The New Wave movement also brought us Talk Talk, Simple Minds, Orchestral Maneuvers in the Dark, Joy Division, Icicle Works, Split Enz, New Order, Men Without Hats, Devo, The Smiths, Tears for Fears, Cutting Crew, Depeche Mode, and the B-52's. I enjoyed some of those guys back in the day, though I wasn't a major fan at all. Too dance-y. Absolutely none of that stuff was in my music (tape) collection. I was immersed in metal and progressive rock at the time. But in the late 90's I learned to love some of the 80's music that I had ignored (or tried to ignore) during that decade. And now I whistle while I work, along with the steady stream of those artists' hits.


Hairstyles the girls would kill for, by the Platinum Blondes

When rock and pop hit the blender during the 1980's, we got light but more rocking classics from Scandal, Styx, Bangles, GoGo's, Joan Jett, The Fixx, The Romantics, Platinum Blonde, Duran Duran, Men at Work, Quarterflash, Pat Benatar, U2, and The Tubes. Oh, and I mustn't forget Billy Idol and Huey Lewis, who I favoured for a spell. I hear memorable songs by all of these folks over the speakers at work. 

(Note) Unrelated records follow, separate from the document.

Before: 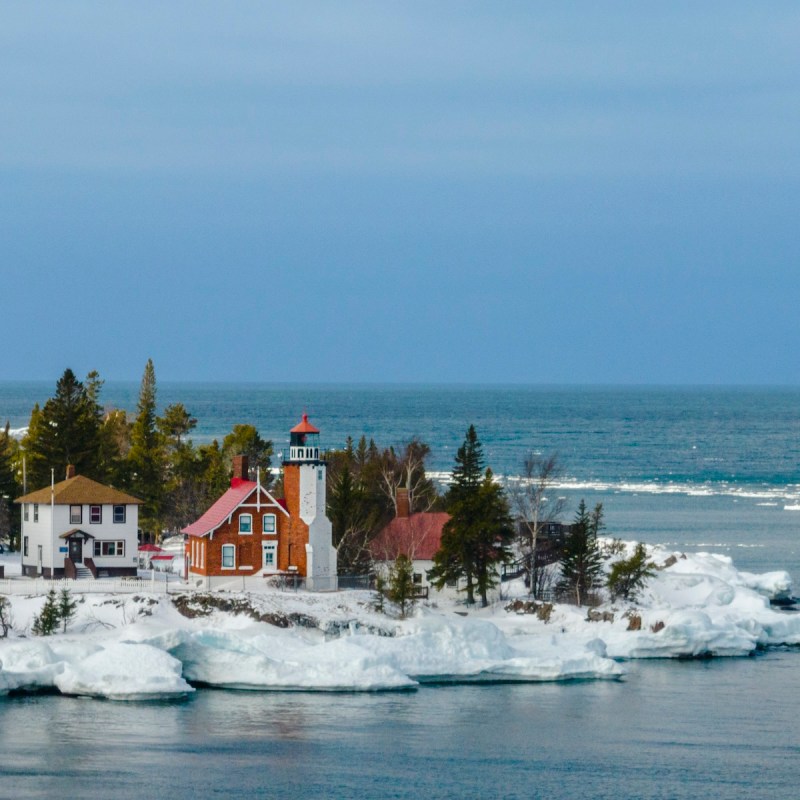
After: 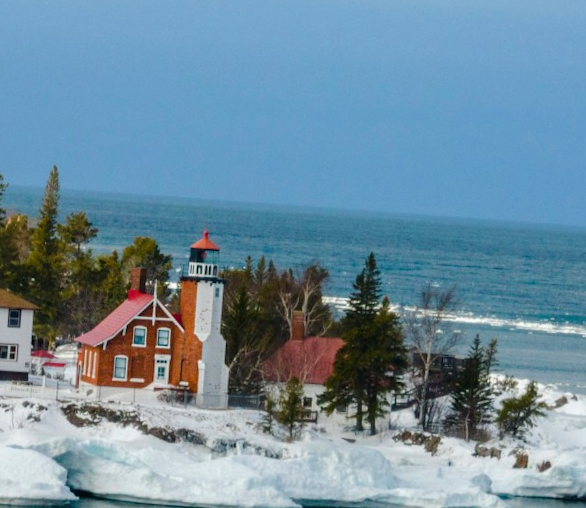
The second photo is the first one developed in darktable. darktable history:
crop and rotate: angle -3.79°, left 9.895%, top 20.445%, right 12.072%, bottom 11.879%
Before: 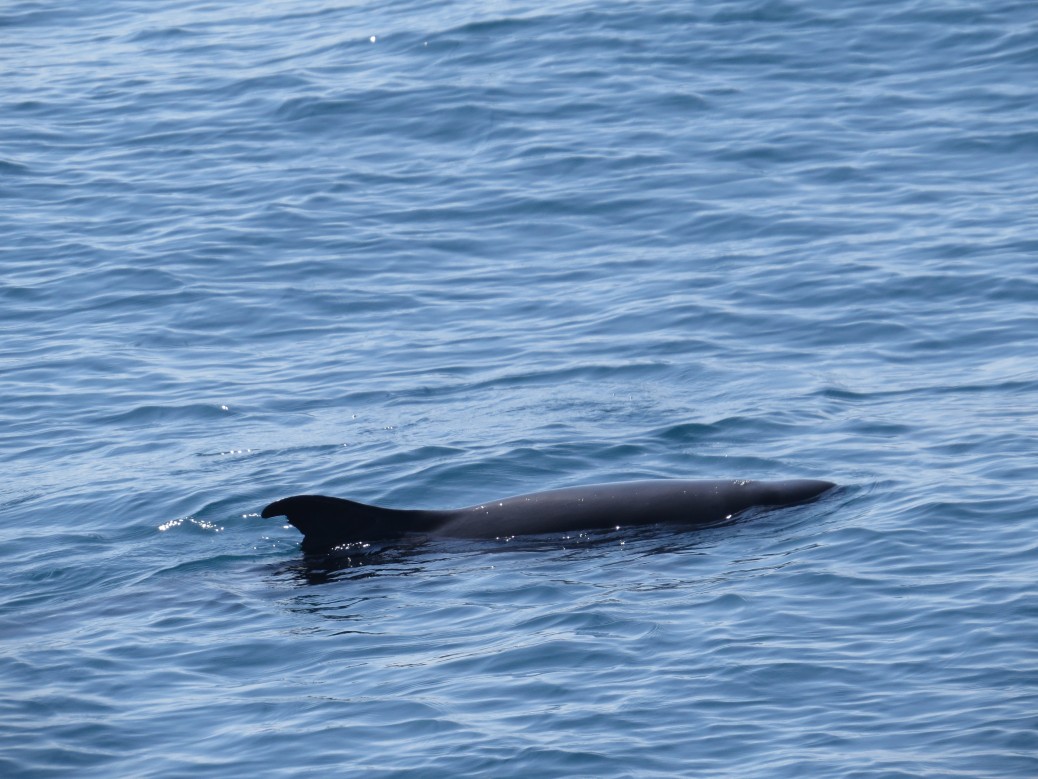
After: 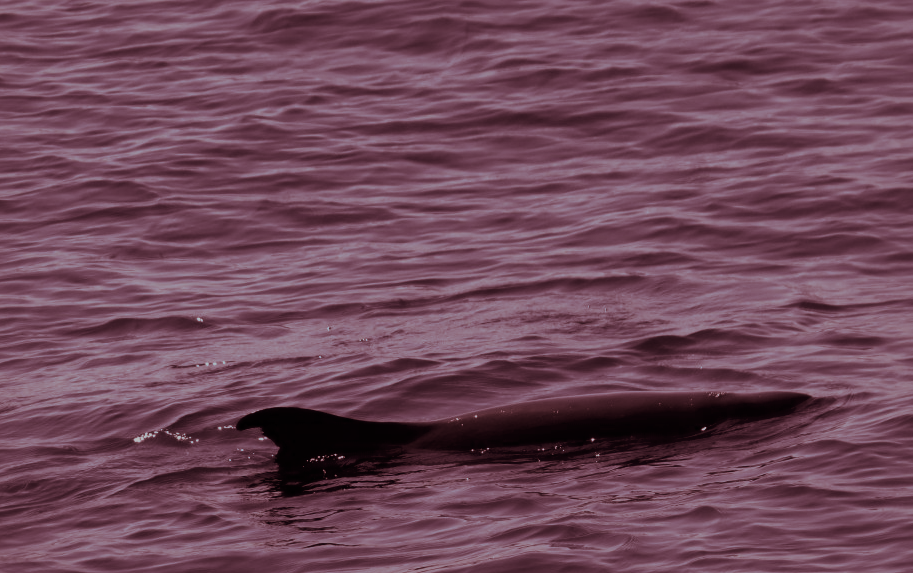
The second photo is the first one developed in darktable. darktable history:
local contrast: mode bilateral grid, contrast 20, coarseness 50, detail 159%, midtone range 0.2
crop and rotate: left 2.425%, top 11.305%, right 9.6%, bottom 15.08%
contrast brightness saturation: contrast 0.15, brightness -0.01, saturation 0.1
exposure: exposure -1.468 EV, compensate highlight preservation false
split-toning: highlights › hue 187.2°, highlights › saturation 0.83, balance -68.05, compress 56.43%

For one reason or another, I actually attended concerts by a few of those bands back then: Joan Jett, The Spoons, English Beat, Talking Heads, The Tubes, Flock of Seagulls, and The Police. It was at the monumental Police Picnic of '82 that I saw many of those guys. But as I said before, I was more focused on haunting the Toronto area clubs and large venues to watch metal and rock bands in action, guys (and one gal) like Rush, Yes, Triumph, Scorpions, Lee Aaron, Kickaxe, Helix, Frank Soda, David Wilcox, and Kim Mitchell. 

The 80's was a helluva lot of fun for me. I was in my late teens, a huge music fan, and as I entered my 20's, I found I had even more resources to see live bands. And now every day at work, when I hear these cool old songs, I'm reminded of those more carefree times.